Lutte contre « l’assistanat »

En matière d’emploi, une proposition surprend : celle de créer un « contrat à objet défini » (COD) qui « se substituerait à l’ensemble des CDD existants et qui comprendrait une prime de précarité croissante en fonction de la durée de présence du salarié dans l’entreprise ». M. Le Maire prévoit également une privatisation partielle de Pôle emploi, adoptée par ordonnance à l’été 2017, pour que « l’accompagnement et le placement des demandeurs d’emploi soient confiés à des délégataires privés ou des associations dont les résultats seront évalués périodiquement ». Pour restaurer la compétitivité des entreprises, le Crédit d’impôt compétitivité emploi (CICE) sera transformé en baisse des charges patronales.
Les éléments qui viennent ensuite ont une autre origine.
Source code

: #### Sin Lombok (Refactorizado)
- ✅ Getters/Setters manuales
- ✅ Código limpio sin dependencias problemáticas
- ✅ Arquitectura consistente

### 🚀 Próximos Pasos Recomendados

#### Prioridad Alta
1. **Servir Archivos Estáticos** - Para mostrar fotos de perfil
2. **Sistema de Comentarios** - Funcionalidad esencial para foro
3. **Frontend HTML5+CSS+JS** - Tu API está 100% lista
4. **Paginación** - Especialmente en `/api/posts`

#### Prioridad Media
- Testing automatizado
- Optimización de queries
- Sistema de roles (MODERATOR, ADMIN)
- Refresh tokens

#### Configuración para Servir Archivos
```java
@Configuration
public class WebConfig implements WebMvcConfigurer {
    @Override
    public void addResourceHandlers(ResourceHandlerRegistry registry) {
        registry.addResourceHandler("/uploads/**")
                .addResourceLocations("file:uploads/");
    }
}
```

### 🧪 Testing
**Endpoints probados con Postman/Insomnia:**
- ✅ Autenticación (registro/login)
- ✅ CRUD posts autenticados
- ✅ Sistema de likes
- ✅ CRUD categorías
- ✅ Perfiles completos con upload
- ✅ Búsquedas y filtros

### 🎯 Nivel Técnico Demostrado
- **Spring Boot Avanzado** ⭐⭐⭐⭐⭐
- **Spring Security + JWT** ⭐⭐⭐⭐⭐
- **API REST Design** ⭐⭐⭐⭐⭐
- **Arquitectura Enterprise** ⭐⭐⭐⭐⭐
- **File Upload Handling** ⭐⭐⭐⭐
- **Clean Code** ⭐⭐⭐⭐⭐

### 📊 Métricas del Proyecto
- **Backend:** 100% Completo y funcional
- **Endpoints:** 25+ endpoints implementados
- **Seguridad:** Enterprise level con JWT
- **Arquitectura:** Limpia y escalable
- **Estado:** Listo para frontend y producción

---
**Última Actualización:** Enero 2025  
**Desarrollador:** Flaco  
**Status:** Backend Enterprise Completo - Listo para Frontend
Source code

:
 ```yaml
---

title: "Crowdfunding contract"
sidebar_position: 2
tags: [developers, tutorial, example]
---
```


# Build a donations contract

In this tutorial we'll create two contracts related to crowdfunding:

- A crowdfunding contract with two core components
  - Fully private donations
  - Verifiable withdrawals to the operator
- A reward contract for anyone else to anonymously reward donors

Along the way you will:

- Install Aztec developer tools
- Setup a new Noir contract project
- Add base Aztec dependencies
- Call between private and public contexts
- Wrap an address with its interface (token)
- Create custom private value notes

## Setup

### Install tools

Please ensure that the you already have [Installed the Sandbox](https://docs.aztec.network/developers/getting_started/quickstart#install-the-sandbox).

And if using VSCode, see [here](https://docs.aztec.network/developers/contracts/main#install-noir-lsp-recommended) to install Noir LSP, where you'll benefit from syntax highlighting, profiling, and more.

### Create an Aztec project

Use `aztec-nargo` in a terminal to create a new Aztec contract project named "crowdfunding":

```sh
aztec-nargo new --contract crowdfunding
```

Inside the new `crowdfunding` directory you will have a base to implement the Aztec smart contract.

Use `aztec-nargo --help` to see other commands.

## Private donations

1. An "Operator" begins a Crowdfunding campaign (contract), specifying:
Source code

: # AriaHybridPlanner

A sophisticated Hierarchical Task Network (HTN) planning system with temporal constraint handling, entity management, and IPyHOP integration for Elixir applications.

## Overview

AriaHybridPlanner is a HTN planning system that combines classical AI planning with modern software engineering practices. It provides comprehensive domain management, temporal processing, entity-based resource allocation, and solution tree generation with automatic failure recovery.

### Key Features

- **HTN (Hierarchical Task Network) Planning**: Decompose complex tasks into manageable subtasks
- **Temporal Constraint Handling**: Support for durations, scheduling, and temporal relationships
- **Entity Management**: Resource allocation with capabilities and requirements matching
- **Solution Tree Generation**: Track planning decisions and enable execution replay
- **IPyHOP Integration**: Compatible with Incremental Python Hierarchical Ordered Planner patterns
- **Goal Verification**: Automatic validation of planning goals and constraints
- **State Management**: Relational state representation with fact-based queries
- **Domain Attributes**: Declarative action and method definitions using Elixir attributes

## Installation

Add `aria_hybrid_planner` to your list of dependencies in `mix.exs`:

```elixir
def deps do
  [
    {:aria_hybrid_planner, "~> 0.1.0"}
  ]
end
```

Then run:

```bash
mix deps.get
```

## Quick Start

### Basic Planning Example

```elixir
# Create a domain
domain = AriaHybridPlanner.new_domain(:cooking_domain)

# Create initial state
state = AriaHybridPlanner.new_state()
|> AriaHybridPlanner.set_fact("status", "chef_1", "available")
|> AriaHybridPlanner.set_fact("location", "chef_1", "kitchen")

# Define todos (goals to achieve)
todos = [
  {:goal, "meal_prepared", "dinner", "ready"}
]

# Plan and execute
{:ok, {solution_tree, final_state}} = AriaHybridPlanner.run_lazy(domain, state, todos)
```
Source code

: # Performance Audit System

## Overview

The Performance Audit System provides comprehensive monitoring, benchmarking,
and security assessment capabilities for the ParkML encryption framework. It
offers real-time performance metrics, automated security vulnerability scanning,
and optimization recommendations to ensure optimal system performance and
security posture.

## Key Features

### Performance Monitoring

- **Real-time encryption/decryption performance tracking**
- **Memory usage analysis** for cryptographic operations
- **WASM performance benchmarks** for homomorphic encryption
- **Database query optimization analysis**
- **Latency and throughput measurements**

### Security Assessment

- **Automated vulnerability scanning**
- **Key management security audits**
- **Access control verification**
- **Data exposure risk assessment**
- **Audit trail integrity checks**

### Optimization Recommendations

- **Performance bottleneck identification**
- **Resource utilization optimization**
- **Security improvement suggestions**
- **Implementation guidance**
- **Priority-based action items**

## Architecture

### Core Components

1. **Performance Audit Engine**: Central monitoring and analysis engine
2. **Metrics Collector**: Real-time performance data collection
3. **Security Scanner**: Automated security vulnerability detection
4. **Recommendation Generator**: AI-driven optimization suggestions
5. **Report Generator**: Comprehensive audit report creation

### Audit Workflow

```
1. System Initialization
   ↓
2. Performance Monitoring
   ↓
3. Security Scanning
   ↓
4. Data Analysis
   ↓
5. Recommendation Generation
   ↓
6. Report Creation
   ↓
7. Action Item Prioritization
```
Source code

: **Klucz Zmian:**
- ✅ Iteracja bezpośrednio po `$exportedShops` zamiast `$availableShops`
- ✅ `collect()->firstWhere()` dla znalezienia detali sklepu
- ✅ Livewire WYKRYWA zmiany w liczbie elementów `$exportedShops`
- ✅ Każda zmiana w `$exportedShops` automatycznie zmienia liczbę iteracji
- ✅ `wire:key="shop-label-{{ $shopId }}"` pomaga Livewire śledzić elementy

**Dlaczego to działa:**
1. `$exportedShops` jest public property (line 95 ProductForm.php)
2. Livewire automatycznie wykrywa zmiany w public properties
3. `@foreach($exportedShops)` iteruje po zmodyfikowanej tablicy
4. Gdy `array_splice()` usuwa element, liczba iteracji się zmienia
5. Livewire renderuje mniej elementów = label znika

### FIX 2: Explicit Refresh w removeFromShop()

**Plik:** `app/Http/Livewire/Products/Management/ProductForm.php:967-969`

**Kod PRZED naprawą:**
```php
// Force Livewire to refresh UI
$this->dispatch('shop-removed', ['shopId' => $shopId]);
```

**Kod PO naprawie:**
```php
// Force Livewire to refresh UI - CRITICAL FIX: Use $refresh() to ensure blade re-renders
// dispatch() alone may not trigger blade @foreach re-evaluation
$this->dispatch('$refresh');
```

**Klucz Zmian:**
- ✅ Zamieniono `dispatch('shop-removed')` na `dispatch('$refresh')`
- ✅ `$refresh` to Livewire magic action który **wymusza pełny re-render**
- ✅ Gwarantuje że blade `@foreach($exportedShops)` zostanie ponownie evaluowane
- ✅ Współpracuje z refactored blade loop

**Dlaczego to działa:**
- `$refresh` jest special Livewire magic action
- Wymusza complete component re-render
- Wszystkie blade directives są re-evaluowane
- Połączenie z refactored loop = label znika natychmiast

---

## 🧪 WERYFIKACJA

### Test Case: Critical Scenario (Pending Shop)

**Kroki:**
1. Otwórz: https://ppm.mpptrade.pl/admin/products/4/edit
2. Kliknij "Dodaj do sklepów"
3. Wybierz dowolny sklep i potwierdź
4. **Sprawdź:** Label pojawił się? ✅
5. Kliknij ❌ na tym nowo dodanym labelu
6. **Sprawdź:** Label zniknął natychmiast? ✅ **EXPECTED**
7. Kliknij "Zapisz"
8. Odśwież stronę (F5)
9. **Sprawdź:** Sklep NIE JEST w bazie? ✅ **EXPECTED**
Et à l’automne 2017 est prévue « la suppression de toute charge patronale pendant un an pour toute embauche réalisée par une entreprise de moins de 10 salariés ».

L’ex-ministre affiche sa volonté de lutter contre « l’assistanat », en mettant en place une Allocation de solidarité unique (ASU) « calculée de manière à ce que l’on ne puisse pas mieux vivre de ces allocations que de son travail ». Plafonnée à 60 % du SMIC, cette ASU fusionnerait le Revenu de solidarité active (RSA), l’Allocation de solidarité spécifique (ASS), la prime d’activité, les allocations logement et les droits connexes locaux.

80 milliards d’euros d’économie

Pour financer son projet, le candidat s’engage à réaliser 80 milliards d’euros d’économie sur l’ensemble du quinquennat, en prévoyant notamment la suppression de 500 000 postes de fonctionnaires en cinq ans.

Par ailleurs, il s’engage à faire table rase de plusieurs réformes emblématiques du quinquennat Hollande. En matière d’éducation, il promet par exemple d’abroger la réforme des rythmes scolaires et celle du collège. En outre, la suppression de la fonction publique territoriale et de l’ENA sont également au menu…

Le projet innove sur la méthode de gouvernement : pour rétablir la confiance entre les gouvernants et les gouvernés, l’ex-directeur de cabinet de Dominique de Villepin s’engage à « rendre des comptes régulièrement sur la mise en œuvre du contrat présidentiel ». Les ministres devront notamment le faire « tous les six mois devant les commissions compétentes des assemblées parlementaires ».

Si ce projet surprend par son volume (plus de 1 000 pages) et son degré de précision, reste à voir si les Français retiendront la multitude de propositions contenues dans ce qui ressemble à un catalogue de promesses électorales. C’est tout le défi de Bruno Le Maire.